Reader wants to bet that Lady Vols’ Kim Caldwell won’t win more than Kellie Harper

My literary contributors have been heavily invested in the NCAA tournament. And some of them have questions about what they have observed.

Dave still hasn’t figured out why the Lady Vols fired Kellie Harper. Colorado Mark and James are trying to figure out when college basketball became a hard-contact sport.

Dave writes: I have never understood why Tennessee fired Kellie Harper. I’d be willing to wager that five years down the road Kim Caldwell’s record will not be any better but I hope it will. Frustrating but only time will tell. Missouri got a good one right there, and she’s one of our VFL’s.

My response: I would take that bet in a heartbeat.

Harper was a popular Lady Vols player and easy to like. So was her predecessor, Holly Warlick. But they didn’t win enough at a school with great tradition in women’s basketball.

Lady Vols fans should be encouraged at how well Caldwell has recruited transfers as well as high school recruits in her first year on the job.

As a head coach, Harper has had success in her mid-major jobs but was fired at NC State and UT. Missouri will be a challenging job.
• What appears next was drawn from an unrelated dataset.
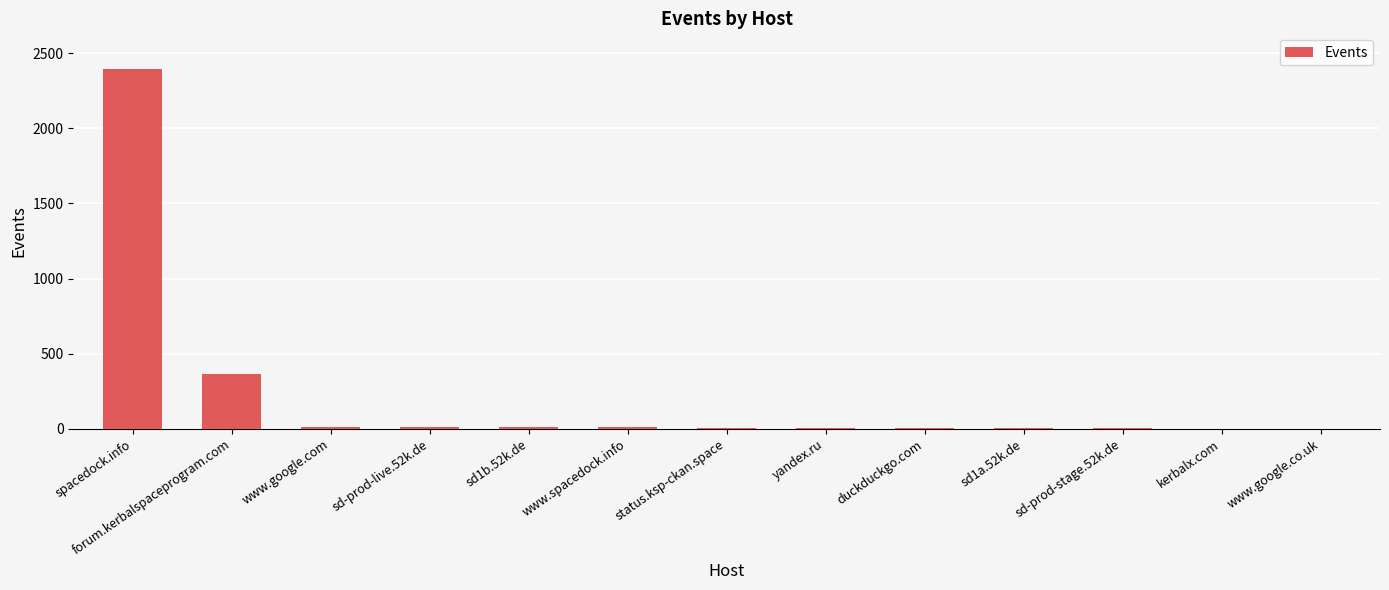

Which category has the highest value across all series?

spacedock.info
Joe writes: I read one of your articles on Coach Caldwell written on Feb 19, 2025, l think. Your article was very complimentary of Caldwell, so l was wrong in my earlier assessment. The Hartford, CT, comment was a knee jerk reaction to your prediction of early defeat of the Lady Vols and the winning tradition of the Huskies since the Summit era. 

I didn’t attend UT but I have loved and cheered the school’s sports programs since the days of Coaches Johnny Majors and Pat Summit. So, when a sportswriter appears to denigrate an entire team unjustly in my view, I am not too timid to complain. 

An overreaction? Maybe so. 

My response: As I said, I appreciate overreactions. Don’t ever hesitate to denigrate me or other emailers with or without a factual basis for your criticism.

Terry writes: I agree that our Vols will meet Houston, and I think we go to the Final 4.  As far as Joe, maybe he has confused Hartford, Tennessee, with Hartford, Connecticut, after taking a head shot white-water rafting off I-40. He appears to be in terminal concussion protocol.

My response: I once had a flat tire that caused me to spend part of an afternoon in Tennessee’s Hartford. I prefer it to Connecticut’s Hartford – even if I my car is disabled.

Colorado Mark writes: SEC basketball seems to have become some amalgamation of football, rugby, and sometimes basketball.  Pushing, shoving, slamming through players to the basket, no charge, no fouls, or rarely.

Then, if you look at how teams play in other smaller conferences and low and behold, it’s actual basketball and not some new version of roller derby minus the skates. Somewhere, Bob Knight is probably just shaking his head and maybe looking for a folding chair.

My response: You probably have gone soft from being away from SEC country so long.

The SEC is a football conference at heart. Credit the conference leaders with finding a way to extend the football season into early April.

If you ever played pick-up basketball, you probably heard someone say: “No blood, no foul.” I watched two SEC games this season in which players were bleeding when they left the court, but no foul was called.

I liked the original “Rollerball” movie (1975) more than Roller Derby. Congrats on becoming the first literary contributor to use “amalgamation” in a sentence.

James writes:  Sitting here watching the tourney and trying to figure out what has happened to basketball.

The guard with the ball pushes the defender in the chest so he has room to pass to the center (no foul).

The center then rams into his defender with his shoulder knocking him back a foot or so – not once but twice (no foul).

The defender is standing there with arms straight in the air, and the center jumps into him for a shot. The defender just grazes his elbow with his little finger. Foul, two shots.

Please explain this to me.

My response: I believe college basketball is in a transitional phase. The powers that be, including television executives, obviously would prefer a more physical game.

More contact means more injuries and delays in action, leading to more commercial breaks. I soon expect to see injury tents set up behind team benches. Stretchers will be placed nearby.

As for the “little-finger fouls,” they are called to give the illusion that officials have the game under control.